14. Applying the said principles, to the facts of the present case, it is undisputed that the Disciplinary Authority, before passing the impugned order dated 27-6-1986, by which it has disagreed with the recommendations of the Enquiry Officer, has not issued any show-cause notice to the petitioner. As discussed hereinabove, the principles of natural justice, will have to be read in Rule 4, even at the stage of passing of the final order imposing punishment by the Disciplinary Authority. Undisputedly, in the present case, while imposing a higher penalty, than the one proposed by the Enquiry Officer, the Disciplinary Authority has not issued a notice to the petitioner, as to why such a higher punishment should not be imposed upon the petitioner. Had the petitioner been served with such a notice, it would have enabled him to file his reply and point out his explanation regarding the proposed punishment. The Disciplinary Authority after considering such an explanation would have arrived at the subjective satisfaction as to the quantum of punishment. In that view of the matter, the order dated 27-6-1986, thereby imposing a penalty of compulsory retirement, being in violation of principles of natural justice is not sustainable in law.

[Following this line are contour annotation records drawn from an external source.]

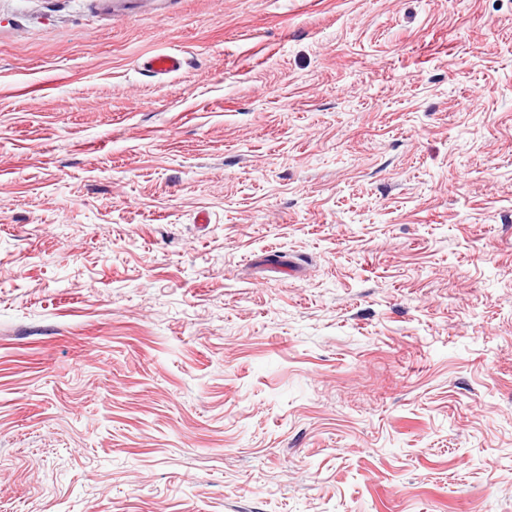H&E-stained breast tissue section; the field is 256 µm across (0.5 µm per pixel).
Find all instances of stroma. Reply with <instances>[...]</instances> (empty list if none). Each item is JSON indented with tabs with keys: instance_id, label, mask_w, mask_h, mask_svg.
<instances>
[{
	"instance_id": "stroma-1",
	"label": "stroma",
	"mask_w": 512,
	"mask_h": 512,
	"mask_svg": "<svg viewBox=\"0 0 512 512\" xmlns=\"http://www.w3.org/2000/svg\"><path fill=\"white\" fill-rule=\"evenodd\" d=\"M0 512H512V0H0ZM182 65V58L174 52L156 54L145 62V67L147 70L158 75H166L177 72L181 69Z\"/></svg>"
}]
</instances>
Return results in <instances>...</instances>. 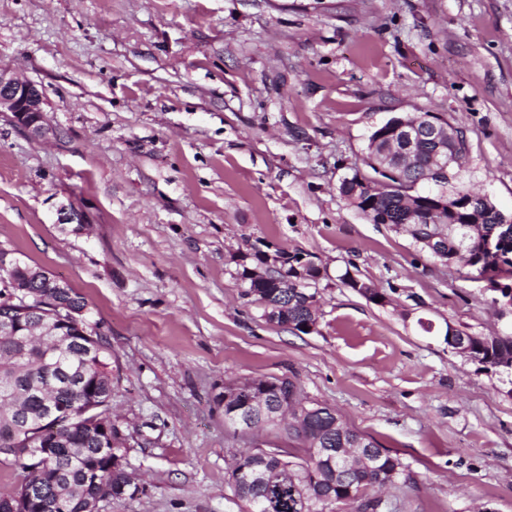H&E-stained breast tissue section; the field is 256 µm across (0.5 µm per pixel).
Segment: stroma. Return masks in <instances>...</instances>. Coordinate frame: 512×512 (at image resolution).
Segmentation results:
<instances>
[{"mask_svg": "<svg viewBox=\"0 0 512 512\" xmlns=\"http://www.w3.org/2000/svg\"><path fill=\"white\" fill-rule=\"evenodd\" d=\"M0 67L55 131L0 117V247L112 347L142 487L101 512H242L234 457L287 439L225 428L236 377L291 379L397 456L379 512H512V396L444 341L501 328L484 283L338 192L376 126L432 112L467 137L461 186L512 213V0H0ZM268 244L319 267L316 331L244 297L235 259Z\"/></svg>", "mask_w": 512, "mask_h": 512, "instance_id": "stroma-1", "label": "stroma"}]
</instances>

15. At this stage, Shri Dharmadhikari, the learned Counsel for the petitioner, relying on the judgment in the case of Punjab National Bank, cited supra, submitted that taking into consideration the facts of the present case and that the petitioner is out of employment, for almost 15 years, this Court should mould the relief and award a lesser punishment. However, taking into consideration the facts of the present case, we are not inclined to do so. It would meet the ends of justice, if the impugned order is set aside and the Disciplinary Authority is directed to issue a show-cause notice to the petitioner thereby indicating the proposed punishment, so that the petitioner can show cause to the proposed action. The Disciplinary Authority after taking into consideration the explanation of the petitioner, if any, and other relevant factors would take appropriate decision in accordance with the law. This, in our view, will meet the requirement of principles of natural justice.

16. For the aforesaid reasons, the petition is allowed;

(i) The order dated 27-6-1986, passed by the Commissioner of Police, Nagpur thereby imposing the penalty of compulsory retirement, is hereby quashed and set aside.

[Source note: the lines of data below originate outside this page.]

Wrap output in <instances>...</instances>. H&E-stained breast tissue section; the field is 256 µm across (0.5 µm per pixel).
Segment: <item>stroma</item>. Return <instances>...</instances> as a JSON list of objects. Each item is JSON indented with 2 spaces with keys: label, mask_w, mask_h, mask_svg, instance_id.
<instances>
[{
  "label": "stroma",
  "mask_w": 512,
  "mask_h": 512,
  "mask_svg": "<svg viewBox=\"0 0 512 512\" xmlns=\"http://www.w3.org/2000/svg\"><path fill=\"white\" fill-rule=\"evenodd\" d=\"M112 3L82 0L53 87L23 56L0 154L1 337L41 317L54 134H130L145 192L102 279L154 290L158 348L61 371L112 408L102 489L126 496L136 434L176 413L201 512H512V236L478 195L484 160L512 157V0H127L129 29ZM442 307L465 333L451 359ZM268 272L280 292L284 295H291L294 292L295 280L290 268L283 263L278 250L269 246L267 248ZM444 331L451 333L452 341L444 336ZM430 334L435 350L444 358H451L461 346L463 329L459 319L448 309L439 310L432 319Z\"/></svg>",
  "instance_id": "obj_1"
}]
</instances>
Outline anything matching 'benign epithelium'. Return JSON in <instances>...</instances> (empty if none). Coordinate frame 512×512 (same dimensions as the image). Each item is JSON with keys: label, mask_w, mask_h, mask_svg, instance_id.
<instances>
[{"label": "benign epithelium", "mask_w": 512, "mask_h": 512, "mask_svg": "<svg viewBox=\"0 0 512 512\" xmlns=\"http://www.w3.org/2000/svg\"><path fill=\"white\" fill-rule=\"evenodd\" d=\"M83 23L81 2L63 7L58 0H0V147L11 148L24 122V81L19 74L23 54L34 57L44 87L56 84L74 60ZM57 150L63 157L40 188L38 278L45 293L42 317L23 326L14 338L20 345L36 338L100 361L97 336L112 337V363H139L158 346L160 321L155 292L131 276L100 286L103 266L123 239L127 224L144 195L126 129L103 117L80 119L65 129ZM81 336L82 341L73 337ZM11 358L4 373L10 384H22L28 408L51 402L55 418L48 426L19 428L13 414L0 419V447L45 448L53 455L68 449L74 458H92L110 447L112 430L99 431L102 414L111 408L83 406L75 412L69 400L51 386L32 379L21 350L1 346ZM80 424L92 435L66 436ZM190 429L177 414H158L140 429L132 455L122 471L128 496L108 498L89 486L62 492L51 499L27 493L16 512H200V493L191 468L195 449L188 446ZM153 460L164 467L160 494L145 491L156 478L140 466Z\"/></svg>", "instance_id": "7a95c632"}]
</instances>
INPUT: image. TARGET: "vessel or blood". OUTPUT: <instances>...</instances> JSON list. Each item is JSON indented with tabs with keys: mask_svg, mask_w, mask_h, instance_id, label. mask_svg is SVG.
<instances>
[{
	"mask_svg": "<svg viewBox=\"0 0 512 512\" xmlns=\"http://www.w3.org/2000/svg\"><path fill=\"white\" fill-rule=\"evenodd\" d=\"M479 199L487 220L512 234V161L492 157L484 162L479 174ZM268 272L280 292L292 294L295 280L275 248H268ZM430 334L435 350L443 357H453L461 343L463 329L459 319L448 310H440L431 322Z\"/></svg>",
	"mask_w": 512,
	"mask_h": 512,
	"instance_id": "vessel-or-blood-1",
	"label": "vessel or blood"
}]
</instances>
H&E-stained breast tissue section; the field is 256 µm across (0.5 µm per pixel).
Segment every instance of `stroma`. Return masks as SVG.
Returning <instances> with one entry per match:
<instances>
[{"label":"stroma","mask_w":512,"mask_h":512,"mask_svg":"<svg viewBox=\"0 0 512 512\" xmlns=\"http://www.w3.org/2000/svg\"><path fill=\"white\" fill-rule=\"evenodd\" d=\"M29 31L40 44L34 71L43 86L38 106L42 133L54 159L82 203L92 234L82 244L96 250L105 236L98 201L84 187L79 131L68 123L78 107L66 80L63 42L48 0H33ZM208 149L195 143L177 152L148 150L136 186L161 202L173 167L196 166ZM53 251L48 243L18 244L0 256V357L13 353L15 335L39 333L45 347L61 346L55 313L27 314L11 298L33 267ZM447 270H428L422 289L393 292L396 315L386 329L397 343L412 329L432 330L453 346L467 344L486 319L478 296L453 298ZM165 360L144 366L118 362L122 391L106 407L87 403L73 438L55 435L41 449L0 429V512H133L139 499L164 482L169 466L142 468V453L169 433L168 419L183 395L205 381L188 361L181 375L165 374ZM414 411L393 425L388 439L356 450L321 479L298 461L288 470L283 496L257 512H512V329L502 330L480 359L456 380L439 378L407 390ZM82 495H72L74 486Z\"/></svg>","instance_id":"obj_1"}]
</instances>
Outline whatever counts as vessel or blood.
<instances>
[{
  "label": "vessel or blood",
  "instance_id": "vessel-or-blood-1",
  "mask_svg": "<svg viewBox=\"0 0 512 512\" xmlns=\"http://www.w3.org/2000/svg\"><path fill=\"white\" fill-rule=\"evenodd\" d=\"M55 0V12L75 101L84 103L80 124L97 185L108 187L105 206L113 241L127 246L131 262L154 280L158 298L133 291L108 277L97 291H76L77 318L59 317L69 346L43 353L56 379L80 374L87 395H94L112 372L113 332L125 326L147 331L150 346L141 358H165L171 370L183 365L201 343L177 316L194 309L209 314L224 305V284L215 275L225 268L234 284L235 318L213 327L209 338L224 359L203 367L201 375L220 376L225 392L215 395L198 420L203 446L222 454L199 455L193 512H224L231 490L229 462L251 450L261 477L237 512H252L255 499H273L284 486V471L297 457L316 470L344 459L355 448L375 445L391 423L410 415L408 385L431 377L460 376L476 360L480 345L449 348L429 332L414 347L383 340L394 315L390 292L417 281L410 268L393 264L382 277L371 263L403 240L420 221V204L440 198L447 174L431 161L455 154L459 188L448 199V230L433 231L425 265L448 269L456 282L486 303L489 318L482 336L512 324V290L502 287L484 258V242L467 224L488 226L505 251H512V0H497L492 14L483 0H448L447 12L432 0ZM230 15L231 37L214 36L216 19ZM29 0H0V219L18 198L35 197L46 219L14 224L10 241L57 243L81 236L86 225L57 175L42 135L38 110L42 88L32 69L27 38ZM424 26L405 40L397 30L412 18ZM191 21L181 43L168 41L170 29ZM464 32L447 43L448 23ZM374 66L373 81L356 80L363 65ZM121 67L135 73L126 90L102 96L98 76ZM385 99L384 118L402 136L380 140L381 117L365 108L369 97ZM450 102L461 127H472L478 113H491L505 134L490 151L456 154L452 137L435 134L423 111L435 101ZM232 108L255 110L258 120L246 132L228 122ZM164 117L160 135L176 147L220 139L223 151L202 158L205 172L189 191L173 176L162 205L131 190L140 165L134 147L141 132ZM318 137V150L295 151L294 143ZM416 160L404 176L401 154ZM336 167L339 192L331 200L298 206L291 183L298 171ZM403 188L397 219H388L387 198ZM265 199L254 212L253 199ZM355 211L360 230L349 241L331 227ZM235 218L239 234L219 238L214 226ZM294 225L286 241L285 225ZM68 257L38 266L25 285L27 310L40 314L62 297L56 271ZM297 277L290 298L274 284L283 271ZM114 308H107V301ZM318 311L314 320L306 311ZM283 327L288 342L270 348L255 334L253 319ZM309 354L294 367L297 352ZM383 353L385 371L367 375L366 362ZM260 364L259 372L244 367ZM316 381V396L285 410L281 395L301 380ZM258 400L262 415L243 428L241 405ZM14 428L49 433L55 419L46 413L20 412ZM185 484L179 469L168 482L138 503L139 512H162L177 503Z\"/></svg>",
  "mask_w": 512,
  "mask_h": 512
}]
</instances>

(ii) The Commissioner of Police, Nagpur, is directed to issue a show-cause notice to the petitioner, as to the proposed punishment, and

(iii) The Commissioner of Police, Nagpur is further directed to decide the question of penalty to be imposed on the petitioner, after taking into consideration the explanation of the petitioner and the other relevant factors, in accordance with law. We expect the Commissioner of Police to complete this process as expeditiously as possible and in any case within a period of six months.

The rule is, therefore, made absolute in the aforesaid terms. In the facts and circumstances of the case, there will be no order as to the costs.